Le Vietnam dans l'histoire de la famille
Avant de devenir entraîneur-chef des équipes nationales vietnamiennes, M. Kim Sang-sik a eu l'occasion de se rendre au Vietnam grâce aux tournois de l'AFC. Il connaît le football vietnamien grâce à l'atmosphère dans les stades, aux encouragements des fans et aux images des joueurs qui s'efforcent de jouer.
Avant de venir ici, j'avais l'expérience de participer à des tournois de l'AFC. J'ai également participé à des matchs au Vietnam, j'ai vu l'atmosphère frénétique sur le stade ainsi que les efforts des joueurs vietnamiens. Je voulais vraiment travailler au Vietnam un jour et maintenant je l'ai fait", a partagé M. Kim.
La vie de M. Kim Sang-sik au cours des 2 dernières années a toujours été liée à des voyages d'entraînement et à des calendriers de matchs continus. Le temps qu'il consacre à lui-même n'est pas beaucoup, mais l'entraîneur coréen a pris ses propres habitudes ici.
Au cours des deux dernières années, ma vie n'a pas beaucoup changé. Le matin, quand je me lève, je mange du pho et je commence à travailler", a-t-il déclaré.
Un bol de pho le matin n'est qu'un petit détail, mais il montre qu'il s'est adapté à la vie au Vietnam de la manière la plus naturelle. Les choses familières de cet endroit sont progressivement devenues une partie de sa vie quotidienne.
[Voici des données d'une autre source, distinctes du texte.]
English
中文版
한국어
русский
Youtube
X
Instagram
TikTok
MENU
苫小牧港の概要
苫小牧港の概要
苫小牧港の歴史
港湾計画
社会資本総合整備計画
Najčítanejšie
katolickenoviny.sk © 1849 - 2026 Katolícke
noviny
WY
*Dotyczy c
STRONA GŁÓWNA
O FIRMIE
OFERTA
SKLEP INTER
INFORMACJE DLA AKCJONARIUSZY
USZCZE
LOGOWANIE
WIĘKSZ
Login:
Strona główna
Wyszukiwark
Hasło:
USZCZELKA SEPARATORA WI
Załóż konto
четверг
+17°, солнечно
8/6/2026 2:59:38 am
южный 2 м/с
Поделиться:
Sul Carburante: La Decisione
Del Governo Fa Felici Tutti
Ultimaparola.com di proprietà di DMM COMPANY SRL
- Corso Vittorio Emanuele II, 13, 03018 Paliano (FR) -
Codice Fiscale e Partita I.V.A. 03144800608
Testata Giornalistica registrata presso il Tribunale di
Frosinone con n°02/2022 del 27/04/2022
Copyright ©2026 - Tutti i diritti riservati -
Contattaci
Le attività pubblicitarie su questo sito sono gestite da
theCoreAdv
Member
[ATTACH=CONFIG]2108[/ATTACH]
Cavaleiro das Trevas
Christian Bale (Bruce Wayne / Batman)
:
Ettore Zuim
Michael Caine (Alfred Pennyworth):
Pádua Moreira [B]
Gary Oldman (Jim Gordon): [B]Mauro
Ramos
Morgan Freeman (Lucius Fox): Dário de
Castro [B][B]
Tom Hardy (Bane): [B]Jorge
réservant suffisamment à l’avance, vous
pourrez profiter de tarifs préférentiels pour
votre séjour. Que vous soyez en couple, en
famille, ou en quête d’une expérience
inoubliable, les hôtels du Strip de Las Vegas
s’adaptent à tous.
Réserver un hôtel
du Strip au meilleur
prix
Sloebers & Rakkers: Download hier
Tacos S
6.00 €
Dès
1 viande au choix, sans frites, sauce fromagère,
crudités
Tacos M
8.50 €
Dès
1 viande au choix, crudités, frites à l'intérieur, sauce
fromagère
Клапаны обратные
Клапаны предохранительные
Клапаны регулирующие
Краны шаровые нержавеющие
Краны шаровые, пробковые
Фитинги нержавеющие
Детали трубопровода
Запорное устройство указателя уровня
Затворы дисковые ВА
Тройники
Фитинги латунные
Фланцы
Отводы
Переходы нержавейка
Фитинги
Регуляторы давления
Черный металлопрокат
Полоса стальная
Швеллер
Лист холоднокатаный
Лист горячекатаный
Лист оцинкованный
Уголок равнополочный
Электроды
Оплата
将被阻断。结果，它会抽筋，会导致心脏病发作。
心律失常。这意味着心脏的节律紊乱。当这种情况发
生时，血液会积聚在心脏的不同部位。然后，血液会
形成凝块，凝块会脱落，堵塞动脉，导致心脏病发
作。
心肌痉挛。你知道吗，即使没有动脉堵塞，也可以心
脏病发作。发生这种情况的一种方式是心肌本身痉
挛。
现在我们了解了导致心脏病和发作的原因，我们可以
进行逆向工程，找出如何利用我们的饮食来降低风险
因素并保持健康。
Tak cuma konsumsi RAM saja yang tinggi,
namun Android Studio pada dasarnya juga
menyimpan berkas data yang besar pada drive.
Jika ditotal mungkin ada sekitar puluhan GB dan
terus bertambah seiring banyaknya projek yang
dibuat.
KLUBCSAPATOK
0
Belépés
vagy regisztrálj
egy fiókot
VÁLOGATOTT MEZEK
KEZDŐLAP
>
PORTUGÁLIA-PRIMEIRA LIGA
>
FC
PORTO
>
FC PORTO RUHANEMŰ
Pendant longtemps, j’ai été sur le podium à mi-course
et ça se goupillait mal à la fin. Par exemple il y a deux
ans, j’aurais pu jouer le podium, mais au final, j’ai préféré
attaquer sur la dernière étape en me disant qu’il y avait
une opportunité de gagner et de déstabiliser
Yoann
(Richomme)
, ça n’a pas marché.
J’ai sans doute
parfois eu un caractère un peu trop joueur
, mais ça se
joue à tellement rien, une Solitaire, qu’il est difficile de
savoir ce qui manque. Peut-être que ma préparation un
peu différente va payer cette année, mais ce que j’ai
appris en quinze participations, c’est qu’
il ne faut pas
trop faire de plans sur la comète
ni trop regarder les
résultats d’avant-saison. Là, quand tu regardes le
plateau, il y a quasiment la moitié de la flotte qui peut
Ce qui est encore plus spécial, c'est que le Vietnam apparaît également dans les conversations entre lui et sa famille. Sa femme et ses proches ont dit à plusieurs reprises que c'était déjà sa "deuxième patrie". Même l'histoire de toute la famille déménageant au Vietnam pour vivre a également été mentionnée.
L'entraîneur Kim Sang-sik a raconté: "Ma femme et mes proches disent souvent que le Vietnam est ma deuxième patrie, que je vis probablement ici et que je ne vais nulle part ailleurs. J'ai souvent répondu que le prix de la maison à Hanoï est trop élevé, que je n'ai pas encore pu l'acheter".
Les jours loin de chez soi sont toujours tournés vers la famille
Il y a une chose qui n'a pas changé au cours des deux années où l'entraîneur Kim Sang-sik a été au Vietnam. Bien que le travail prenne la plupart du temps, la famille est toujours présente dans ses pensées.
La nature particulière de sa profession l'oblige à s'éloigner de sa femme et de ses enfants pendant de nombreuses périodes. Les longues périodes de rassemblement et les voyages de compétition continus rendent le retour en Corée du Sud pas toujours facile. Même lorsque l'équipe vietnamienne s'est rendue en Corée du Sud pour s'entraîner, il n'a pas eu l'occasion de rencontrer sa famille.
Pendant la période d'entraînement en Corée du Sud, nous n'avons pas pu nous rencontrer car le chemin était assez long", a-t-il partagé.
C'est peut-être pour cela que les rencontres avec sa femme et ses enfants ont toujours une signification particulière pour l'entraîneur Kim Sang-sik. Lors du match retour de la finale à Mỹ Đình, sa famille était présente dans les tribunes pour encourager directement. Après une période de séparation, l'image de ses proches apparaissant au stade est un encouragement particulier.

La famille n'a jamais été en dehors de la vie de l'entraîneur Kim Sang-sik. Sa femme suit toujours les matchs de son mari et a des réactions très... quotidiennes. M. Kim a raconté que lorsque l'équipe vietnamienne U22 était menée 2-0 par l'équipe thaïlandaise U22 en finale des SEA Games 33, sa femme a éteint la télévision.
Lors d'une récente conversation, M. Kim a également raconté sa conversation avec sa femme. Elle a dit: "Les Vietnamiens m'aiment comme ça, alors peut-être que ma famille déménagera aussi au Vietnam pour vivre, n'est-ce pas ?".
L'entraîneur Kim Sang-sik a seulement répondu avec humour: "Le prix de la maison à Hanoï est trop élevé, je n'ai pas encore pu l'acheter".